The company`s Philippi depot was also shut down, leaving commuters in surrounding areas stranded.
Mitchells Plain bus terminus was deserted, as regular bus commuters opted to travel by taxi, leading to queues that snaked through the nearby taxi rank.
Gamiedah Bailey of Porterville, who was en route to Cape Town, said she had been standing in the taxi queue for about an hour. On a normal day it would take her less than five minutes to board a bus.
Taxi drivers took full advantage of the rise in the number of customers and one taxi driver said he expected to make double his usual money.
Golden Arrow spokesman Vuyisle Mdoda said the workers’ protest was in response to the company weighing up disciplinary against union members who had taken part in a strike more than a week ago.
The earlier strike, in protest against Drivecam, a personnel monitoring system introduced at the Eastgate depot in Blackheath as a pilot project, was quickly resolved.
Satwa regional secretary Evan Abrahamse confirmed yesterday that the strike was illegal and conceded that they had not filed a notice with the Commission for Conciliation Mediation & Arbitration or the National Economic Development & Labour Council to engage in protest action.
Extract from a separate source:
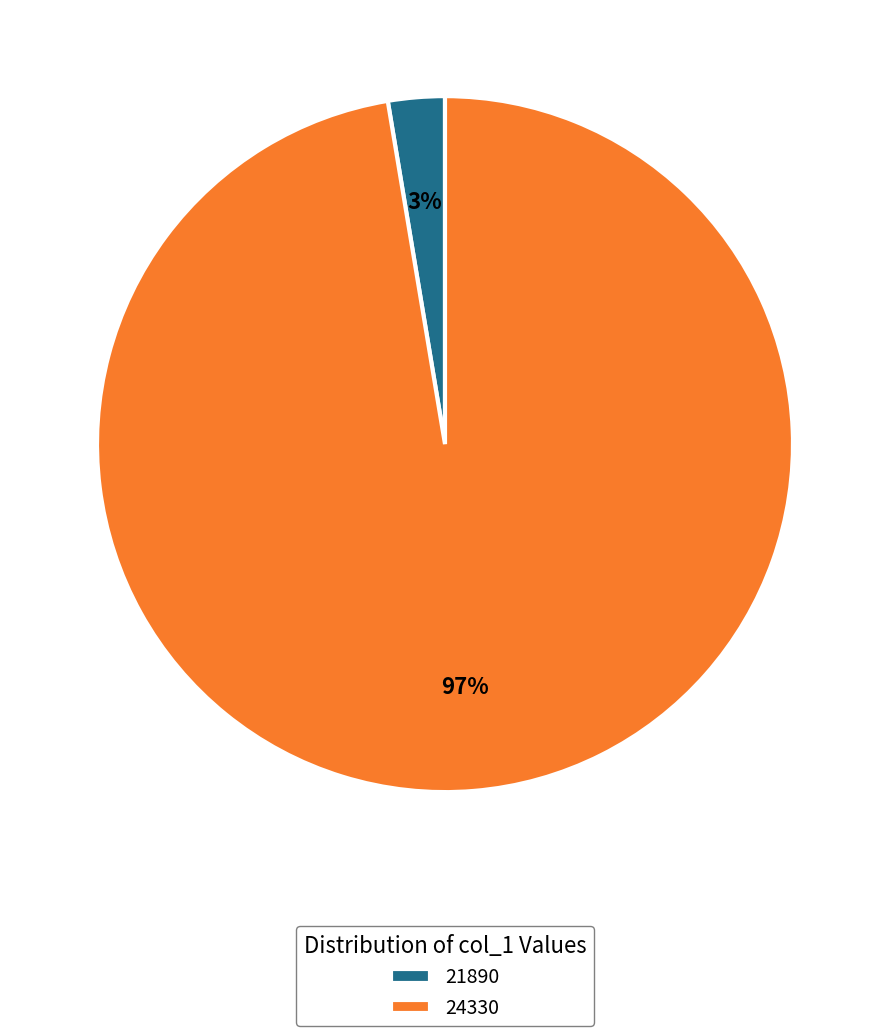

What is the smallest slice in the pie chart?

21890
Yesterday, we convened a meeting with our members. We explained to them that the protest action was illegal.” said Abrahamse.
Mdoda said they were engaged in ongoing discussions with Satawu.
He said commuters who had bus clip cards would be allowed to use Metrorail trains and that they bad attempted to inform the public about the situation through the media and their call centre, which has been inundated with calls from disgruntled commuters.
Riana Scott, spokeswoman for Metrorail, said the clip cards could only be used between 8,30am and 3.45pm and again after 5,30pm because of congestion on trains during peak hours.
“We’re willing to help the commuters but we have to consider our own passengers first,” she said, Earlier today Abrahamse said the strike had spread and the number of participants had grown, although he could not yet determine an exact figure.
“We have determined that the impact is quite severe from the traffic reports coming through and the amount of stranded commuters,” he said. He said all depots were affected, but Golden Arrow’s Mdoda said only three of their six depots were affected – at East Gate, Arowgate and Philippi.
Yesterday disgruntled commuters were forced to find alternative transport to and from work. According to Golden Arrow, workers barricaded the gates at the company’s Arrow gate depot at around 5am yesterday, blocking buses from leaving and affecting services to Khayelitsha, Gugulethu and other parts of the Cape Flats.
More than half of the company’s 1 000-bus fleet which is operational during peak period, failed to leave their depots yesterday.